Professional Services

Istio: Multi-Cluster Federation and Hybrid Cloud

August 23, 2018

Your business is successful and you need to go global. How do you scale your app across multiple regions? How do you handle deployments to multiple clusters? How do you provide great user experience with low latency and resilience while maintaining low cost? One way is to use Kubernetes Federations. You deploy multiple clusters, join them in a federation and sync the API resources. Federations, however, are still in beta version and are not recommended for production usage. If you go up another layer, you can manage the multi-cluster control plane with a service mesh like Istio.

What is a Kubernetes Federation?

Kubernetes Federation is an open source project that focuses on making it easy to manage multiple clusters. It does so by providing
2 major building blocks:

Sync resources across clusters: Federation provides the ability to keep resources in multiple clusters in sync. For example, you can ensure that the same app deployment exists in multiple clusters.
Cross-cluster discovery: Federation provides the ability to auto-configure DNS servers and load balancers with backends from all clusters.

Some other use cases that federation enables are:

High availability: By spreading the load across clusters and auto configuring DNS servers and load balancers, federation minimises the impact of cluster failure.
Avoiding provider lock-in: By making it easier to migrate applications across clusters, federation prevents cluster provider lock-in.

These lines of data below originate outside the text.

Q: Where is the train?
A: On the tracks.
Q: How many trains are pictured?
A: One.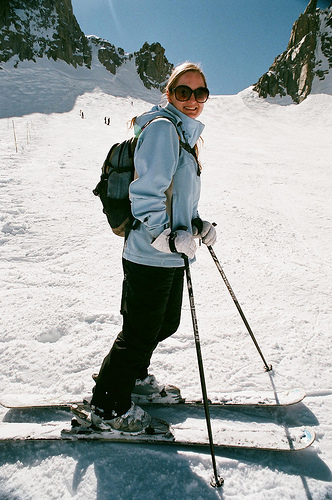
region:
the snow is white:
[9, 274, 100, 379]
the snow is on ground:
[10, 341, 90, 381]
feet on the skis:
[33, 378, 314, 464]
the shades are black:
[169, 79, 209, 107]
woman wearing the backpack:
[97, 67, 222, 277]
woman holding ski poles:
[136, 64, 275, 458]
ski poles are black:
[181, 298, 281, 398]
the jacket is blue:
[135, 126, 200, 264]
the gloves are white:
[156, 223, 221, 257]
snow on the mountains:
[267, 9, 329, 112]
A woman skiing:
[1, 37, 326, 497]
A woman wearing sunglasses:
[123, 62, 236, 231]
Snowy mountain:
[3, 3, 166, 88]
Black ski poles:
[173, 230, 314, 497]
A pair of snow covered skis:
[2, 373, 326, 474]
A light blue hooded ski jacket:
[122, 93, 232, 277]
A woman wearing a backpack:
[85, 56, 211, 270]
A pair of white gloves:
[149, 215, 220, 261]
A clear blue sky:
[101, 5, 285, 46]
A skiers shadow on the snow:
[2, 407, 322, 498]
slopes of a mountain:
[302, 27, 313, 46]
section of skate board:
[251, 441, 267, 451]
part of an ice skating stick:
[205, 413, 210, 443]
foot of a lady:
[119, 380, 128, 402]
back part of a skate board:
[40, 395, 49, 401]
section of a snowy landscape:
[126, 456, 138, 465]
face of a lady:
[182, 83, 208, 110]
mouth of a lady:
[186, 104, 195, 111]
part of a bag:
[113, 154, 129, 193]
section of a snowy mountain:
[83, 44, 103, 80]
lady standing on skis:
[13, 59, 269, 457]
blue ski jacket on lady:
[107, 104, 206, 283]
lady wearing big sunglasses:
[158, 63, 214, 109]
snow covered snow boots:
[81, 373, 193, 447]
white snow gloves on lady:
[153, 226, 197, 259]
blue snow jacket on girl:
[118, 97, 201, 275]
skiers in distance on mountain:
[68, 99, 114, 132]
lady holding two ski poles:
[163, 209, 276, 488]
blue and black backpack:
[91, 122, 137, 243]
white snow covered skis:
[1, 383, 309, 460]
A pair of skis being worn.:
[2, 371, 316, 458]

ISTIO blog-1 Kubernetes Federation with clusters in SF, NY and Berlin. The architecture of the system. Image from CoreOS https://coreos.com/blog/kubernetes-cluster-federation.html

Federation is not helpful unless you have multiple clusters. Some of the reasons why you might want multiple clusters are:

Low latency: Having clusters in multiple regions minimises latency by serving users from the cluster that is closest to them.
Fault isolation: It might be better to have multiple small clusters rather than a single large cluster for fault isolation (for example: multiple clusters in different availability zones of a cloud provider).
Scalability: There are scalability limits to a single Kubernetes cluster (about 5000 nodes per cluster the last time I checked)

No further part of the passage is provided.